In October, J Street at UT-Austin complained that Texans for Israel used a logo featuring Israel’s map without marking off the parts that the anti-Israel group feels rightly belong to Islamic terrorists.
Then J Street went a step further. J Street Austin had been campaigning against the Center for Security Policy. When it targeted Caroline Glick, it went after a proud pro-Israel voice, which triggered all its alarm bells. Glick has masterfully argued that Israel needs to consolidate the territory it liberated from occupation by its invading neighbors.
When J Street Austin went after the Center for Security Policy, it cited the widely discredited and criticized Southern Poverty Law Center hate group ranking. And then it led the attack against an invitation for Caroline Glick to speak.
First Israel’s map came down. Then Glick’s invitation.
Glick had warned about this troubling phenomenon earlier this year.

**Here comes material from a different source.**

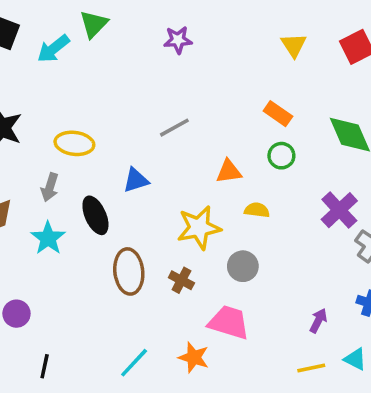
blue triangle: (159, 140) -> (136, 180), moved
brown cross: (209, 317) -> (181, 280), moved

On a growing number of campuses in the United States, the only Jews who can safely express their views on Israel are those who champion Israel’s destruction.
That turned out to be the case at UT Austin.
The cancellation of a Tuesday event featuring conservative Israeli-American journalist Caroline Glick has led pro-Israel students at the University of Texas at Austin to take action against what they say is a liberal Jewish “monopoly” on views permitted to be voiced about the Jewish state, The Algemeinerhas learned.
“I’m sick and tired of having my voice stifled by [Jewish groups] Hillel, Texans for Israel (TFI) and AIPAC,” said David Palla, a former member of TFI who is spearheading a breakaway group to counteract a “radical change in Israel advocacy messaging on campus,” following the merger of TFI with a burgeoning chapter on campus of the left-wing organization J Street – under the auspices of Hillel.
According to Palla, this partnership resulted in a map of the state of Israel being removed from TFI’s logo.